### WHAT THE TASK REQUIRES
With the images left out, print every entry that follows exactly.

### WORKING DATA
■ ■ ■ ■ ■ ■ ■
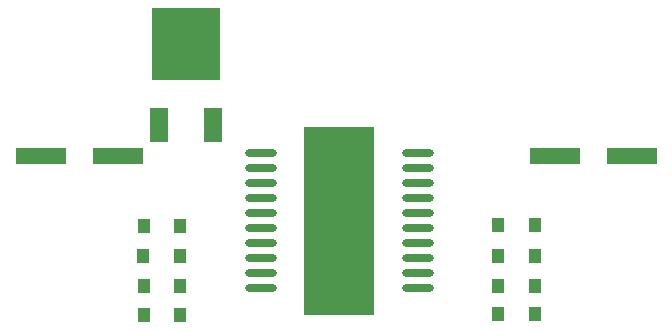
<source format=gtp>
G04 Layer: TopPasteMaskLayer*
G04 EasyEDA v6.5.23, 2023-05-07 17:20:53*
G04 06317d6caa1047b3ac86ced241ba49f9,e617cb807303496c873bc539bd577a54,10*
G04 Gerber Generator version 0.2*
G04 Scale: 100 percent, Rotated: No, Reflected: No *
G04 Dimensions in millimeters *
G04 leading zeros omitted , absolute positions ,4 integer and 5 decimal *
%FSLAX45Y45*%
%MOMM*%

%AMMACRO1*21,1,$1,$2,0,0,$3*%
%ADD10R,1.6000X3.0000*%
%ADD11R,5.8000X6.2000*%
%ADD12R,4.2000X1.4000*%
%ADD13O,2.6954987999999998X0.6510020000000001*%
%ADD14MACRO1,6X15.9X0.0000*%
%ADD15R,1.0000X1.2000*%

%LPD*%
D10*
G01*
X1420977Y3807587D03*
G01*
X1879015Y3807587D03*
D11*
G01*
X1650009Y4492396D03*
D12*
G01*
X1076705Y3549980D03*
G01*
X423290Y3549980D03*
G01*
X4773269Y3549980D03*
G01*
X5426709Y3549980D03*
D13*
G01*
X2285238Y3571494D03*
G01*
X2285238Y3444494D03*
G01*
X2285238Y3317494D03*
G01*
X2285238Y3190494D03*
G01*
X2285238Y3063494D03*
G01*
X2285238Y2936494D03*
G01*
X2285238Y2809494D03*
G01*
X2285238Y2682494D03*
G01*
X2285238Y2555494D03*
G01*
X2285238Y2428494D03*
G01*
X3614775Y3571494D03*
G01*
X3614775Y3444494D03*
G01*
X3614775Y3317494D03*
G01*
X3614775Y3190494D03*
G01*
X3614775Y3063494D03*
G01*
X3614775Y2936494D03*
G01*
X3614775Y2809494D03*
G01*
X3614775Y2682494D03*
G01*
X3614775Y2555494D03*
G01*
X3614775Y2428494D03*
D14*
G01*
X2949994Y2999994D03*
D15*
G01*
X1598498Y2699283D03*
G01*
X1288516Y2699283D03*
G01*
X1605000Y2199995D03*
G01*
X1295019Y2199995D03*
G01*
X4294936Y2212263D03*
G01*
X4604918Y2212263D03*
G01*
X4294936Y2962275D03*
G01*
X4604918Y2962275D03*
G01*
X4604994Y2703982D03*
G01*
X4295013Y2703982D03*
G01*
X4604994Y2449982D03*
G01*
X4295013Y2449982D03*
G01*
X1295019Y2449982D03*
G01*
X1605000Y2449982D03*
G01*
X1295019Y2949981D03*
G01*
X1605000Y2949981D03*
M02*

</source>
■ ■ ■ ■ ■ ■ ■
### SOLUTION TO THE EXERCISE
<source format=gtp>
G04 Layer: TopPasteMaskLayer*
G04 EasyEDA v6.5.23, 2023-05-07 17:20:53*
G04 06317d6caa1047b3ac86ced241ba49f9,e617cb807303496c873bc539bd577a54,10*
G04 Gerber Generator version 0.2*
G04 Scale: 100 percent, Rotated: No, Reflected: No *
G04 Dimensions in millimeters *
G04 leading zeros omitted , absolute positions ,4 integer and 5 decimal *
%FSLAX45Y45*%
%MOMM*%

%AMMACRO1*21,1,$1,$2,0,0,$3*%
%ADD10R,1.6000X3.0000*%
%ADD11R,5.8000X6.2000*%
%ADD12R,4.2000X1.4000*%
%ADD13O,2.6954987999999998X0.6510020000000001*%
%ADD14MACRO1,6X15.9X0.0000*%
%ADD15R,1.0000X1.2000*%

%LPD*%
D10*
G01*
X1420977Y3807587D03*
G01*
X1879015Y3807587D03*
D11*
G01*
X1650009Y4492396D03*
D12*
G01*
X1076705Y3549980D03*
G01*
X423290Y3549980D03*
G01*
X4773269Y3549980D03*
G01*
X5426709Y3549980D03*
D13*
G01*
X2285238Y3571494D03*
G01*
X2285238Y3444494D03*
G01*
X2285238Y3317494D03*
G01*
X2285238Y3190494D03*
G01*
X2285238Y3063494D03*
G01*
X2285238Y2936494D03*
G01*
X2285238Y2809494D03*
G01*
X2285238Y2682494D03*
G01*
X2285238Y2555494D03*
G01*
X2285238Y2428494D03*
G01*
X3614775Y3571494D03*
G01*
X3614775Y3444494D03*
G01*
X3614775Y3317494D03*
G01*
X3614775Y3190494D03*
G01*
X3614775Y3063494D03*
G01*
X3614775Y2936494D03*
G01*
X3614775Y2809494D03*
G01*
X3614775Y2682494D03*
G01*
X3614775Y2555494D03*
G01*
X3614775Y2428494D03*
D14*
G01*
X2949994Y2999994D03*
D15*
G01*
X1598498Y2699283D03*
G01*
X1288516Y2699283D03*
G01*
X1605000Y2199995D03*
G01*
X1295019Y2199995D03*
G01*
X4294936Y2212263D03*
G01*
X4604918Y2212263D03*
G01*
X4294936Y2962275D03*
G01*
X4604918Y2962275D03*
G01*
X4604994Y2703982D03*
G01*
X4295013Y2703982D03*
G01*
X4604994Y2449982D03*
G01*
X4295013Y2449982D03*
G01*
X1295019Y2449982D03*
G01*
X1605000Y2449982D03*
G01*
X1295019Y2949981D03*
G01*
X1605000Y2949981D03*
M02*

</source>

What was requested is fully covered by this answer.